The foundation is believed to belong to a home of one of the first settlers in the Park City Area.The project was already in danger of being delayed because the owner of a local dairy farm opposed Utah Department of Transportation plans to set aside his pasture for wetlands to meet a federal environmental requirement.
The Utah Transportation Commission was told Friday that the Federal Highway Administration had ordered a new public hearing on the project to hear concerns about both the archaeological finds and the proposed wetlands.
The decision takes into account both the threat of a lawsuit by D.A. Osguthorpe as well as the federal government's finding that the foundation is considered historically significant enough to warrant further study.
Transportation Commission Chairman Sam Taylor said the foundation was uncovered last spring by surveyors who were using earth-moving equipment but that its significance was not known until the finding was announced this week.
According to Kenny Winpch, Utah Department of Transportation archaeologist, the foundation could also contain a gristmill operated by the founder of Snyderville, Samuel Snyder.
Other artifacts from the community, which was settled in the 1850s, include a buggy road and remnants of a fort. There are also two homes built toward the end of the heyday of silver mining that would be affected by the road, he said.
Winpch said the artifacts will be inventoried and then a recommendation will be made on whether they should be moved or whether the road should be re-routed.
Osguthorpe has wrangled with UDOT for months over the agency's plans to purchase pasture used to water his dairy cows to compensate for other wetlands that will be destroyed by the road.
The pasture would have to be fenced off from the cows and returned to its pristine state to meet federal Environmental Protection Agency requirements.
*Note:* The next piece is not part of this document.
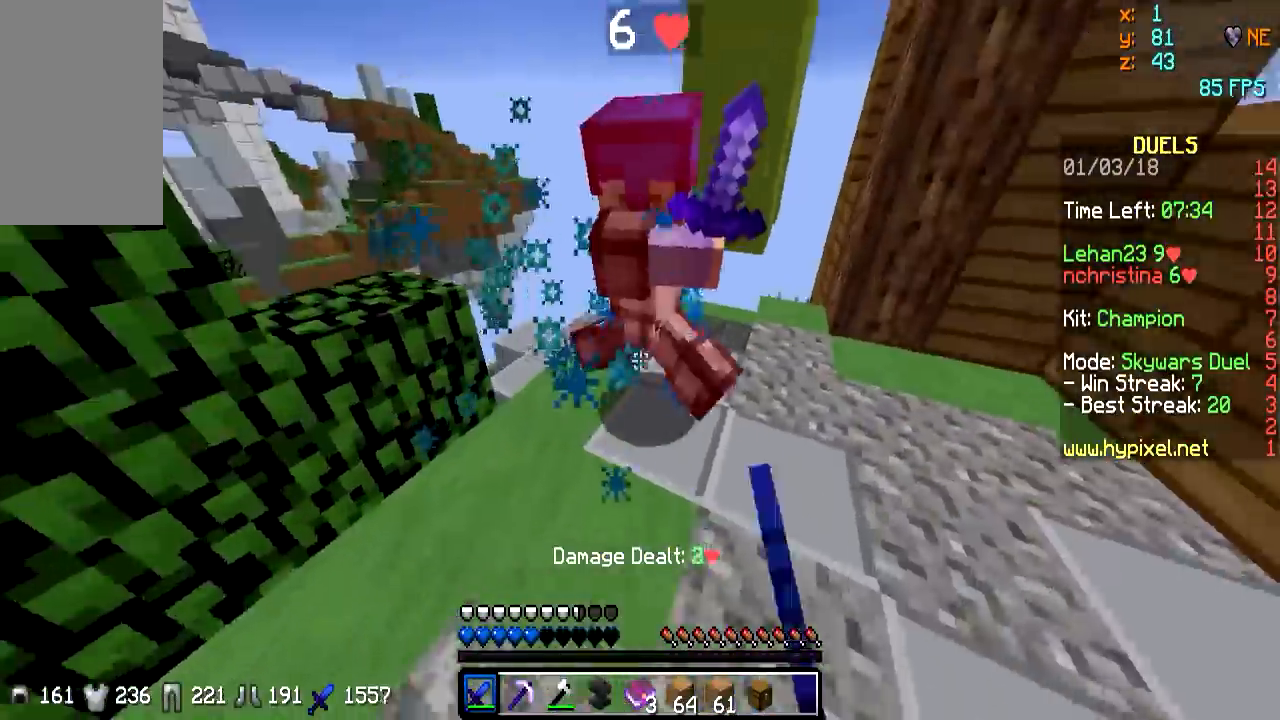
{"keys": ["d", "w"], "mouse": ["left", "right"], "events": [[33, "mouse_left", "down"], [133, "mouse_left", "up"], [167, "mouse_left", "down"], [167, "mouse_right", "down"], [233, "mouse_left", "up"], [233, "mouse_right", "up"], [333, "mouse_left", "down"], [333, "mouse_right", "down"], [383, "mouse_right", "up"], [433, "mouse_left", "up"], [467, "mouse_left", "down"], [467, "mouse_right", "down"]]}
UDOT would compensate by providing another type of water supply.
Osguthorpe has said the 45-year-old family business would be ruined without access to the creek running through the pasture and has threatened to take his case to court.
The public hearing has not been scheduled but will not be held until March at the earliest because of notification requirements. Construction, scheduled to begin in the the spring, will be delayed about six to eight months.